* **Stated exercise**: Can you express the part of the items that opens with the line containing "collectors: R. E." and closes with the line containing "state / province: Montana" as a two-column CSV with the headers field and value? Give one row per item, put each entry in a single quoted field, and replace any line breaks with spaces.

* **Given information**:
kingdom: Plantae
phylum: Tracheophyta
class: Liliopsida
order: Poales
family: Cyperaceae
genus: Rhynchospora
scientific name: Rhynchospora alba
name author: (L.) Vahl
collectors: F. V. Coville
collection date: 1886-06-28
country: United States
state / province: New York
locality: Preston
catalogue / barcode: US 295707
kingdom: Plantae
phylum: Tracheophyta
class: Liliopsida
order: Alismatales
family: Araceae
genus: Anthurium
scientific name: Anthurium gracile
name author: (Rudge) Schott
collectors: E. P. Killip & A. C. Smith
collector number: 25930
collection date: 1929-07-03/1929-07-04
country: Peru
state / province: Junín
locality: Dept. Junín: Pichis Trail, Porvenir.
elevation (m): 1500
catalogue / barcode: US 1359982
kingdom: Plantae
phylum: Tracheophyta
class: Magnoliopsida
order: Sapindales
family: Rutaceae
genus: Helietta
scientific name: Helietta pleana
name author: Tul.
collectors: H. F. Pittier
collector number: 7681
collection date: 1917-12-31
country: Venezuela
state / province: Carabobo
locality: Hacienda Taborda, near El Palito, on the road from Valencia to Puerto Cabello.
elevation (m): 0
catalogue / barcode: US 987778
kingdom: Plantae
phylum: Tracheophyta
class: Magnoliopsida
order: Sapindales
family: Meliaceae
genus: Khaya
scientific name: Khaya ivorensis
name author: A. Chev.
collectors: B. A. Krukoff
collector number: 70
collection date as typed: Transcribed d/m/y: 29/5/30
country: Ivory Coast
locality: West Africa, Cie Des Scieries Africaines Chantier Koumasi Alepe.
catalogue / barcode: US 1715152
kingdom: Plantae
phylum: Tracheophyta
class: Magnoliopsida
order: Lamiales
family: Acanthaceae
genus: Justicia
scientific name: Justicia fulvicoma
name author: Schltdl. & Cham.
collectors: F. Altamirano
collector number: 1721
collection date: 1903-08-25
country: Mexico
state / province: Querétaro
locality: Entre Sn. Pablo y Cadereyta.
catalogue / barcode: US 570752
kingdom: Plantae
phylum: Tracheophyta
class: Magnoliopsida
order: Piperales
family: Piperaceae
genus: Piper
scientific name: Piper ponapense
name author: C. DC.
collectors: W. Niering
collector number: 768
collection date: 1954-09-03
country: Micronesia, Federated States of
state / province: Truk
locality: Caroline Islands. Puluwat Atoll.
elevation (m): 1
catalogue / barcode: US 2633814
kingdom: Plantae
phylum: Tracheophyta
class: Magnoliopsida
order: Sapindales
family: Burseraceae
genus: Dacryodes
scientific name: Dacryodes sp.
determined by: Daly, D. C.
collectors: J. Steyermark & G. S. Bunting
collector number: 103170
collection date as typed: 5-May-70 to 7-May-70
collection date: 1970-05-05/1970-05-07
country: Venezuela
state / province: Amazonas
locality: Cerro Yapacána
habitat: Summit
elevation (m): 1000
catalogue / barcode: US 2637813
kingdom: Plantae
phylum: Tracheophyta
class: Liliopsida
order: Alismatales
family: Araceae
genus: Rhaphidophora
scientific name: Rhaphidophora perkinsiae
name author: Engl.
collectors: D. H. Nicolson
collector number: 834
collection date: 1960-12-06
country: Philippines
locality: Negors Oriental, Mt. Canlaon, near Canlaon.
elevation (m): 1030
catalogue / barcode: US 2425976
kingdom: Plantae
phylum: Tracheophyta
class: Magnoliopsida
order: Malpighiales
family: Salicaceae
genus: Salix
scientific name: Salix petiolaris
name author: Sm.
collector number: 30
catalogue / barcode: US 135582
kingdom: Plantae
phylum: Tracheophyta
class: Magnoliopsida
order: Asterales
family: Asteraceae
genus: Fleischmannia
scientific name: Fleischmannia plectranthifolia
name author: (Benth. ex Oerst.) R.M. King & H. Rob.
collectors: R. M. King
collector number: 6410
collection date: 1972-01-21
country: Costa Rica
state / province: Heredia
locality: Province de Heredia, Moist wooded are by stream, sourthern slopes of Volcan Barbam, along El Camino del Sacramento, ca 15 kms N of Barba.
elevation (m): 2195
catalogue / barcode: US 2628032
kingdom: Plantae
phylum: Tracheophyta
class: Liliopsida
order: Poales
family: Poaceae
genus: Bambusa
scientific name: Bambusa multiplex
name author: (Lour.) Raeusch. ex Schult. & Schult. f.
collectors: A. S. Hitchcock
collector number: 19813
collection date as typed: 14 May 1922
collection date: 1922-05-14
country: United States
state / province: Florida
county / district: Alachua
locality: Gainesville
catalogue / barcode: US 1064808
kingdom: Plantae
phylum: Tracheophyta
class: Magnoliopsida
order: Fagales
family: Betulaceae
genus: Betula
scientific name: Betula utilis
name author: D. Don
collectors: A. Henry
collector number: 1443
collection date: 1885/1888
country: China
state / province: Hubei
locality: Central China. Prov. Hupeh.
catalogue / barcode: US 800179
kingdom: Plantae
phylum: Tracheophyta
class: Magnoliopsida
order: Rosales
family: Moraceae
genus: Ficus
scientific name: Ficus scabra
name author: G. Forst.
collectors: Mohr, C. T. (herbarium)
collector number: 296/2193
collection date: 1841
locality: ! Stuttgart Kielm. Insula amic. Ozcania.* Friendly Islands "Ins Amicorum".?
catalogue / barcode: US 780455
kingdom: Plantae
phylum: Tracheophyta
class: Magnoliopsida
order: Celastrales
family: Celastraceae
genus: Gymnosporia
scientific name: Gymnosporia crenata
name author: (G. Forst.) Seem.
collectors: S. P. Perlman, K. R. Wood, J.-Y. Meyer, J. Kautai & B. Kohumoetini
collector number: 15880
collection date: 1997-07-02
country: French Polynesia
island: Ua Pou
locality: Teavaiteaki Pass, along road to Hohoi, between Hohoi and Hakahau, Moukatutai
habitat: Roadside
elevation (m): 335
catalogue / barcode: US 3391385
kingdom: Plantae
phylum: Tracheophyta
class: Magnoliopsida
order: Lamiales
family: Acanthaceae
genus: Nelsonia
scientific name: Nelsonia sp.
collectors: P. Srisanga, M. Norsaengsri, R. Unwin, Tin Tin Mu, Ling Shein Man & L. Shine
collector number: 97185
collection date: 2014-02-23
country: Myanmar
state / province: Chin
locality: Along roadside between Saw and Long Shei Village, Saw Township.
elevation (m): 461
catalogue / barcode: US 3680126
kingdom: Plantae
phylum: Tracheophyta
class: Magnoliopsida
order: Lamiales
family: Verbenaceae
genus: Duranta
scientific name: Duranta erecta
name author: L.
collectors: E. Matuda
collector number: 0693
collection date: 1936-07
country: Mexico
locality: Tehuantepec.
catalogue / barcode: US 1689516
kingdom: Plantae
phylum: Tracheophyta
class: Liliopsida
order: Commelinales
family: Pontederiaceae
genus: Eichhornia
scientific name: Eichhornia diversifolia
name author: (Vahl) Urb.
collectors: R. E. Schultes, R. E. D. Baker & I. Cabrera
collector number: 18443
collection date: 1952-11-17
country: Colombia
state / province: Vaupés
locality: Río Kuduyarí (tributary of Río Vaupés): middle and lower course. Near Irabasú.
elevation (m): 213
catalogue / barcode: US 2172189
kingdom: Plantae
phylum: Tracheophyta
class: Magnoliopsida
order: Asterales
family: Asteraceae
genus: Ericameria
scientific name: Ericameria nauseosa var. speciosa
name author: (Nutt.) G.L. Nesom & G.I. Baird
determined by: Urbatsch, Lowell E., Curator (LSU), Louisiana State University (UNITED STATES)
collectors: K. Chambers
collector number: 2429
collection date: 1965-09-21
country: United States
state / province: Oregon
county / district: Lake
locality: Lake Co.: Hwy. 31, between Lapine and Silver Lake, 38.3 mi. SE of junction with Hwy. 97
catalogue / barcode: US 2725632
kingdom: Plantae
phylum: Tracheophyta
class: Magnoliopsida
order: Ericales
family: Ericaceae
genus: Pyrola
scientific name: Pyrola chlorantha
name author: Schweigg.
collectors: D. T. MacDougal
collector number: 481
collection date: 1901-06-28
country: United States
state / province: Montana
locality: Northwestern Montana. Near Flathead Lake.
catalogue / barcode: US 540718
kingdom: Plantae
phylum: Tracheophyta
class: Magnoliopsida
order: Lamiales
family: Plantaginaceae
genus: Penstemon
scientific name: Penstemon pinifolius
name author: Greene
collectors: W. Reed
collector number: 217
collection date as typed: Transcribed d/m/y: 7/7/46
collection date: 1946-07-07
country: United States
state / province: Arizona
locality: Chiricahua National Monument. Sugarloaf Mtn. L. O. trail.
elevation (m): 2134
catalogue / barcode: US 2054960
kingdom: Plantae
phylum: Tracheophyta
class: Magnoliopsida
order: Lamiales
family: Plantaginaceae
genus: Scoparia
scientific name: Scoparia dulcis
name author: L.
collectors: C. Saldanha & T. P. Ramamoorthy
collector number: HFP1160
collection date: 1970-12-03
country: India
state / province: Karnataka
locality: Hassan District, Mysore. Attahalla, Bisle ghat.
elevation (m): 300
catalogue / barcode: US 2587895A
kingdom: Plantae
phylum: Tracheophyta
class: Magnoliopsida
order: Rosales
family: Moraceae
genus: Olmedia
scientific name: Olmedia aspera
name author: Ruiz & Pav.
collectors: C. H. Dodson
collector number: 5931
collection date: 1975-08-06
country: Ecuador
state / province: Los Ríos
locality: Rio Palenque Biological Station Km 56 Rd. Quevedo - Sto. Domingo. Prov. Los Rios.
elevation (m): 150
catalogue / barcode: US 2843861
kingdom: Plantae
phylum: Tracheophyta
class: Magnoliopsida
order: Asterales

* **Correct output**:
field,value
"collectors:","R. E. Schultes, R. E. D. Baker & I. Cabrera"
"collector number:","18443"
"collection date:","1952-11-17"
"country:","Colombia"
"state / province:","Vaupés"
"locality:","Río Kuduyarí (tributary of Río Vaupés): middle and lower course. Near Irabasú."
"elevation (m):","213"
"catalogue / barcode:","US 2172189"
"kingdom:","Plantae"
"phylum:","Tracheophyta"
"class:","Magnoliopsida"
"order:","Asterales"
"family:","Asteraceae"
"genus:","Ericameria"
"scientific name:","Ericameria nauseosa var. speciosa"
"name author:","(Nutt.) G.L. Nesom & G.I. Baird"
"determined by:","Urbatsch, Lowell E., Curator (LSU), Louisiana State University (UNITED STATES)"
"collectors:","K. Chambers"
"collector number:","2429"
"collection date:","1965-09-21"
"country:","United States"
"state / province:","Oregon"
"county / district:","Lake"
"locality:","Lake Co.: Hwy. 31, between Lapine and Silver Lake, 38.3 mi. SE of junction with Hwy. 97"
"catalogue / barcode:","US 2725632"
"kingdom:","Plantae"
"phylum:","Tracheophyta"
"class:","Magnoliopsida"
"order:","Ericales"
"family:","Ericaceae"
"genus:","Pyrola"
"scientific name:","Pyrola chlorantha"
"name author:","Schweigg."
"collectors:","D. T. MacDougal"
"collector number:","481"
"collection date:","1901-06-28"
"country:","United States"
"state / province:","Montana"